Luter was unopposed when he was elected in front of thousands of enthusiastic delegates in his hometown of New Orleans.
At the news conference, he spoke about the decline in SBC membership. He described his own efforts in his church, including intensive outreach to men, and he expressed his concern that men in his inner-city neighborhood weren't taking responsibility for their children.
He began to cry as he recalled growing up with a divorced mother and no father in the house, saying he asked God, "Let me be that role model to my son that I didn't have." And he recounted how his son followed him into ministry and asked Luter to be his best man at his wedding.

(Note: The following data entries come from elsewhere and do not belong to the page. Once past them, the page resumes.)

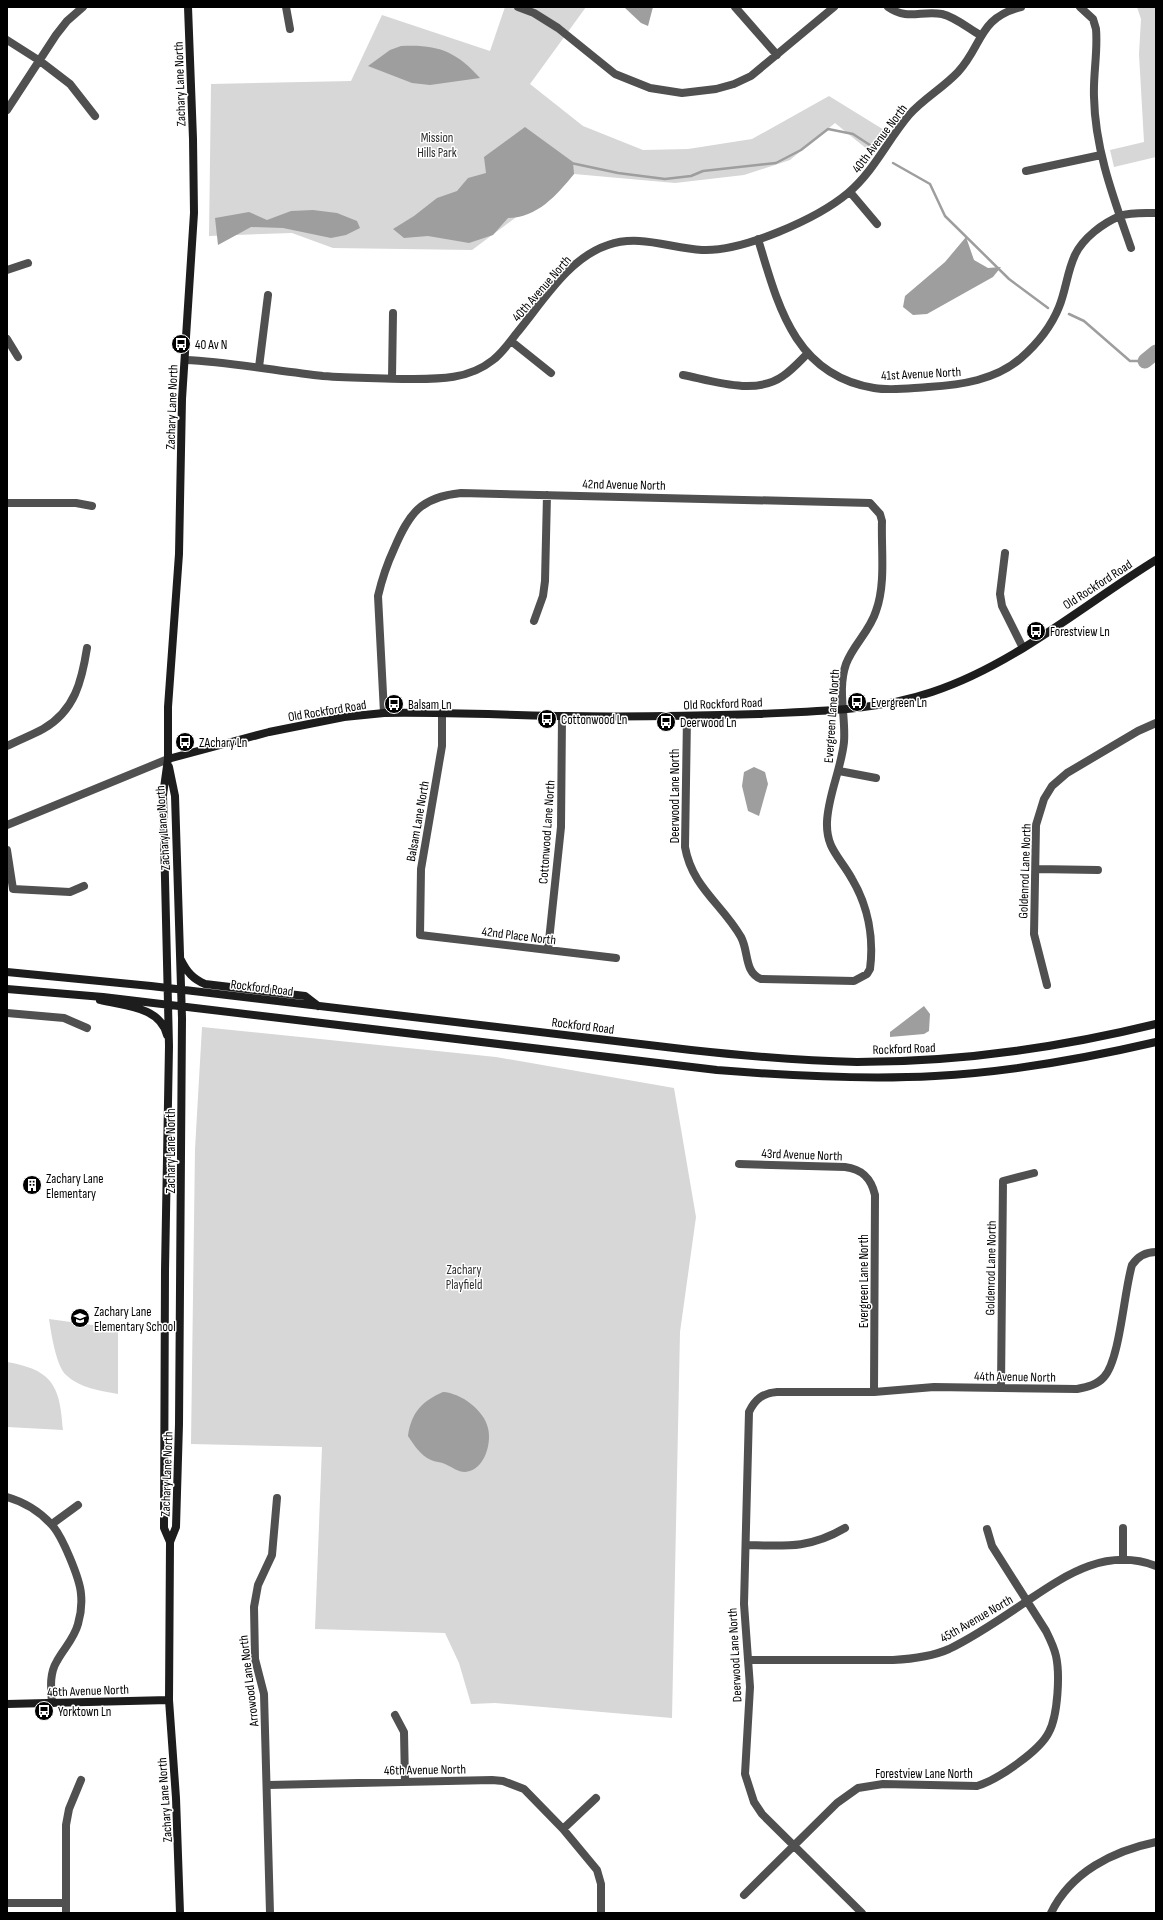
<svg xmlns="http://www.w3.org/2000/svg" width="1163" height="1920" font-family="'Sofia Sans Condensed',sans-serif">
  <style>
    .green { fill: #d7d7d7 }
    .water { fill: #9e9e9e }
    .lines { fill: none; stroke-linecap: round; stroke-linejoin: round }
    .stream { stroke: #9e9e9e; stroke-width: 2.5 }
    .river { stroke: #9e9e9e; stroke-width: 15 }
    .street { stroke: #505050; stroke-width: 8 }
    .secondary { stroke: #1d1d1d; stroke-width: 8 }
    .labels { text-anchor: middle; stroke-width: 3; stroke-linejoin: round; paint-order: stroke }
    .street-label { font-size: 13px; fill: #000; stroke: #fff }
    .park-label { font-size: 13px; fill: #2e2e2e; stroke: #fff }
    .poi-label { font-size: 13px; fill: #000; stroke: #fff; text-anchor: start }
  </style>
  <rect width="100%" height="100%" fill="#fff"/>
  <!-- green -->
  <path class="green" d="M505,7H586L530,84L583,126L643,150L688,149L752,139L829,96L889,133L873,154L835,123L790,160L744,175L675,183L574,174L472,250L333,248L292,233L209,236L211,84L351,81L382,15L490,51Z
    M1137,7H1156V157L1114,167L1110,150L1144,142L1139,54L1141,19Z
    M202,1027L496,1057L674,1088L696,1217L680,1332L672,1718L495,1703L471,1704L459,1663L445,1633L315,1629L322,1447L191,1444L195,1149Z
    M49,1319L114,1328L118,1332V1394C100,1391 80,1388 66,1375C56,1366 51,1332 49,1319Z
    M7,1362C53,1370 60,1386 63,1430L7,1427Z"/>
  <!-- water -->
  <path class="water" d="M624,7H653L648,26L641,23Z
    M401,46C437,44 456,51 480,78L430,85L412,83L368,66L390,50Z
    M525,127L573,162L574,174C557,195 537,218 508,218L493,235L469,243L428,236L404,238L393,229L414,216L437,198L457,191L468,178L486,173L484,157Z
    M313,210L337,213L357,221L360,228L346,235L331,238L283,228L251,227L218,245L215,218L249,212L267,220L291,211Z
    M966,237L974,260L988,268L1001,267L993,277L927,314L913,315L903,307L905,296L945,262Z
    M754,767L765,772L768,784L759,816L748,811L742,786L744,772Z
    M924,1006L930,1014L929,1031L924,1034L890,1037V1032Z
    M443,1392C461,1393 484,1410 488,1428C492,1444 484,1471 465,1472C458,1472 452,1467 445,1464C441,1462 435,1462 431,1460C420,1455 414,1445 408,1436C411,1413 422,1401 443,1392Z"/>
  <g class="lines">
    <!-- stream -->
    <path class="stream" d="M571,163L618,173L665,179L691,176L703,171L776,163L801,150L828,129L853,134L876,149
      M893,163L930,184L945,216L1009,279L1048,308
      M1069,314L1084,321L1130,361H1145"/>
    <!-- river -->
    <path class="river" d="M1145,361L1156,352"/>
    <!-- street -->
    <path class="street" d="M286,7L290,29
      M518,7L534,13L558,28L615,74L650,88L682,93L716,89L734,84L751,76L834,7
      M735,7L777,55
      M888,7C908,21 921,10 942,14C955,17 968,28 980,35
      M1080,7L1093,19L1096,29C1098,52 1093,74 1094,97C1095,150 1114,199 1131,248
      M7,40L40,61L70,84L95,116
      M7,110L56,35L67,21L83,7
      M1026,171L1101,155
      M850,192L877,224
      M758,239C778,305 794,375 874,388C892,391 910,388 928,387C961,385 996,380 1021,358C1037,344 1051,327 1059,307C1066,290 1067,272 1075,255C1083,238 1103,223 1120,216C1131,212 1145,213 1156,213
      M7,270L28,263
      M7,339L18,357
      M511,341L551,373
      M185,360C231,362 277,371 323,376C349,378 376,378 403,379C434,379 467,381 493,360C502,353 509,343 516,334C542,303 568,258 608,245C639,234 670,248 702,250C742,252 817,219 848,193C874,171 887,141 909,115C923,99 943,88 958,72C983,45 978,18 1021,7
      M259,367L268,295
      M683,375C713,381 755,396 783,376C792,370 800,361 808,353
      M392,378L393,313
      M7,503H76L92,506
      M1005,553L1000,594L1002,606L1023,648
      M534,621L543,596L545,581L547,495
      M384,713L378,596C382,579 387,564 394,549C409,514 420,497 461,493L870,503L880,514L882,521C881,549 886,584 876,611C870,631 853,645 846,664C837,690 846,716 844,742C841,770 828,795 827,822C826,849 840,857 852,879C868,906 874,938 870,969L867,974L854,981L761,979C744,972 749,952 741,937C722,904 692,887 685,847L687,717
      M442,713V746L421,869L420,935L616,958
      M7,746C19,740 32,735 43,729C75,711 82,680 87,648
      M839,771L876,778
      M7,825L168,759
      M7,850L13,889L70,892L84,886
      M1036,869L1098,870
      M548,950L561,827L562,716
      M1047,985L1034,934L1036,825L1044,799L1052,786L1067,773L1138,731L1156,723
      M7,1013L64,1018L87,1028
      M739,1164L845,1167C862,1169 871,1178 875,1195L874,1392
      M1001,1388L1003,1181L1034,1173
      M7,1497C24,1502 39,1511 51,1524C62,1535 80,1579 81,1594C82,1604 81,1614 78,1624C74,1639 64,1648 57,1661C49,1674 51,1689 52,1703
      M52,1524L78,1505
      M1123,1528V1560
      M746,1545C785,1546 809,1549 845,1528
      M749,1660H893C912,1659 931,1657 949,1649C976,1636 1002,1618 1027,1601C1066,1575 1106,1547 1156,1566
      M395,1715L404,1732L405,1782
      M268,1785L492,1780L503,1781L524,1789L563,1829L597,1870L601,1884V1913
      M563,1829L596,1798
      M744,1895L837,1803L858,1788L883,1784L977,1786C997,1780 1040,1751 1049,1732C1058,1715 1060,1674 1056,1656C1054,1647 1050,1639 1046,1631L992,1546L987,1529
      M7,1903H66
      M66,1913V1825L69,1809L81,1780
      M270,1913L264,1694L255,1659L254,1607L258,1585L272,1555L277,1498
      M862,1913L762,1814L754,1802L745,1774L750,1687L744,1604L749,1412C755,1399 763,1393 777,1392H874L934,1387L1077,1389C1087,1387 1097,1385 1104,1377C1120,1360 1124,1291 1132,1265C1138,1256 1145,1252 1156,1252
      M1051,1913C1071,1872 1113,1851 1156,1842"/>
    <!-- secondary -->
    <path class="secondary" d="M168,759L269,732L344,717L384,713C444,712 503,715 563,716C628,717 693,716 759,714C817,711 876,711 932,692C1014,665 1083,605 1156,560
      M169,767L175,796L182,1018L179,1424L176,1527L170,1542
      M181,960C187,972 193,979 205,984L305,996L318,1006
      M7,972L151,986L691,1050C746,1056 801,1061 857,1062C958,1062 1058,1048 1156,1024
      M7,989L103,997L717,1070C790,1076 862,1080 935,1076C1009,1072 1083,1059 1156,1042
      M100,1000C123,1006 160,1006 167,1035
      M7,1704L169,1700
      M180,1913L176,1798L169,1700L170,1542L164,1528L165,1270L169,1046L163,795L168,759V707L179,554L182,399L194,213L193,139L188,7"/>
  </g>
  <!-- icons -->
  <defs>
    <symbol id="bus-disc" viewBox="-11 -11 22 22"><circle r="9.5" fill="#000" stroke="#fff"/><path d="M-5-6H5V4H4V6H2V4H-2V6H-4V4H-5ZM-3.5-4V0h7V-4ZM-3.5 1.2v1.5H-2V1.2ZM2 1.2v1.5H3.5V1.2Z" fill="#fff"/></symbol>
    <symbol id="building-disc" viewBox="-11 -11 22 22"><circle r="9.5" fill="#000" stroke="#fff"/><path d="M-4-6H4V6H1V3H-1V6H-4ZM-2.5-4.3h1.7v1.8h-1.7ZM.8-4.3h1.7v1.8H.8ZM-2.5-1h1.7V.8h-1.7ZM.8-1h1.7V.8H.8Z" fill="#fff"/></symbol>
    <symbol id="school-disc" viewBox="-11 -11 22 22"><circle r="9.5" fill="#000" stroke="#fff"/><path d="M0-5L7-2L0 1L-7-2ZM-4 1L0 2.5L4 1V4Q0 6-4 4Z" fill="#fff"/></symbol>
  </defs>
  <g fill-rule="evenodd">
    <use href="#bus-disc" x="170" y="333" width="22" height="22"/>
    <use href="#bus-disc" x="1025" y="620" width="22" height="22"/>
    <use href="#bus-disc" x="846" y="691" width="22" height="22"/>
    <use href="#bus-disc" x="383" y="693" width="22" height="22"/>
    <use href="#bus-disc" x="536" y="708" width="22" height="22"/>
    <use href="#bus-disc" x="655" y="711" width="22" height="22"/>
    <use href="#bus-disc" x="174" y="731" width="22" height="22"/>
    <use href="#building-disc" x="21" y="1174" width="22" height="22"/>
    <use href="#school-disc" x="69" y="1307" width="22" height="22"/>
    <use href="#bus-disc" x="33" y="1700" width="22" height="22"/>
  </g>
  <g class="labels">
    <!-- street labels -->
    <g class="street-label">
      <text transform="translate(179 84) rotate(-92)" y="5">Zachary Lane North</text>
      <text transform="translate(879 138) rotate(-53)" y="5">40th Avenue North</text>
      <text transform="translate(541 288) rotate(-49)" y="5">40th Avenue North</text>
      <text transform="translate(921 373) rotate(-3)" y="5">41st Avenue North</text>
      <text transform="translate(171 407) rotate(-88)" y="5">Zachary Lane North</text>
      <text transform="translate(624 484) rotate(1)" y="5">42nd Avenue North</text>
      <text transform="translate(1097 584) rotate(-33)" y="5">Old Rockford Road</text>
      <text transform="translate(723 703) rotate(-2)" y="5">Old Rockford Road</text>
      <text transform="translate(327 710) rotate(-9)" y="5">Old Rockford Road</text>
      <text transform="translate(831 716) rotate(-86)" y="5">Evergreen Lane North</text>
      <text transform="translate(674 796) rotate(-90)" y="5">Deerwood Lane North</text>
      <text transform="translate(417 821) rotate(-80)" y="5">Balsam Lane North</text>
      <text transform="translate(162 828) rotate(-94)" y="5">Zachary Lane North</text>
      <text transform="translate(546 832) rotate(-86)" y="5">Cottonwood Lane North</text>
      <text transform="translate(1024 871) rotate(-88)" y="5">Goldenrod Lane North</text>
      <text transform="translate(519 935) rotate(7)" y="5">42nd Place North</text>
      <text transform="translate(262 987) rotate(7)" y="5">Rockford Road</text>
      <text transform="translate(583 1025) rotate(7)" y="5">Rockford Road</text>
      <text transform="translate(904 1048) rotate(-2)" y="5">Rockford Road</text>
      <text transform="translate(170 1151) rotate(-90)" y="5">Zachary Lane North</text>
      <text transform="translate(802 1154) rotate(2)" y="5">43rd Avenue North</text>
      <text transform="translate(990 1268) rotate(-89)" y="5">Goldenrod Lane North</text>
      <text transform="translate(863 1281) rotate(-90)" y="5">Evergreen Lane North</text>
      <text transform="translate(1015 1376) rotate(1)" y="5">44th Avenue North</text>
      <text transform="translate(166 1474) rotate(-88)" y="5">Zachary Lane North</text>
      <text transform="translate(976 1618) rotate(-30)" y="5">45th Avenue North</text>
      <text transform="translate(734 1655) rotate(-93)" y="5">Deerwood Lane North</text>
      <text transform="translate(248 1681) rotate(-97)" y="5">Arrowood Lane North</text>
      <text transform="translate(88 1690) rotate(-2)" y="5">46th Avenue North</text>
      <text transform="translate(425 1769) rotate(-1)" y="5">46th Avenue North</text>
      <text x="924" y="1778">Forestview Lane North</text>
      <text transform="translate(164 1800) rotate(-94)" y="5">Zachary Lane North</text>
    </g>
    <!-- park labels -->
    <g class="park-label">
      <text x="437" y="142">Mission<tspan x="437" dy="15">Hills Park</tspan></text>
      <text x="464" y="1274">Zachary<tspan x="464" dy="15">Playfield</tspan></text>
    </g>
    <!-- poi labels -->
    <g class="poi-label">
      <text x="195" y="349">40 Av N</text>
      <text x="1050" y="636">Forestview Ln</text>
      <text x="871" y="707">Evergreen Ln</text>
      <text x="408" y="709">Balsam Ln</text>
      <text x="561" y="724">Cottonwood Ln</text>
      <text x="680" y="727">Deerwood Ln</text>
      <text x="199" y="747">ZAchary Ln</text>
      <text x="46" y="1183">Zachary Lane<tspan x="46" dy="15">Elementary</tspan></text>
      <text x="94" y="1316">Zachary Lane<tspan x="94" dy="15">Elementary School</tspan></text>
      <text x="58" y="1716">Yorktown Ln</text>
    </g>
  </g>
  <!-- border -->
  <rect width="1163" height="1920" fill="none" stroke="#000000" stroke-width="16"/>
</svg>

Luter described what he hopes to achieve for the convention, saying he has the ability to get along with everyone. He plans to use that skill to bring denominational leaders together to discuss how they can set aside differences and work together to spread the Gospel.
He said it was unrealistic to think that the SBC would become less political, but "we can do it in a way that won't offend other people."
Pastor David Crosby of First Baptist New Orleans nominated Luter, calling him a "fire-breathing, miracle-working pastor."
Crosby said the SBC needs Luter at the head of the table as it increasingly focuses on diversifying its membership.
"Many leaders are convinced this nomination is happening now by the provenance of God," he said.
Luter wiped away tears as he accepted the position. Two female ushers from the Franklin Avenue congregation embraced, swaying and weeping with joy.
"I think I'm just too overwhelmed by it right now to speak," said another member, Malva Marsalis.
A minister from Luter's church, Darren Martin, said the SBC's past support of slavery and segregation are well known, but Luter's election was "a true sign ... that change from within has really come. ... Christ is at the center of the SBC."
Luter's supporters say that having someone whose background is so different from many past presidents, both because he is black and because he leads an inner-city church, will be good for the SBC. It shows the outside world that the denomination has changed, and it helps within the denomination to have more diversity of perspective in the leadership.
Although SBC presidents have little real power, they have a bully pulpit and they have the power of appointment (in a roundabout way) to the boards that oversee the SBC's seminaries, mission boards and other important entities. It was through the election of a series of conservative presidents beginning in the late 1970s that social and theological conservatives took over the denomination.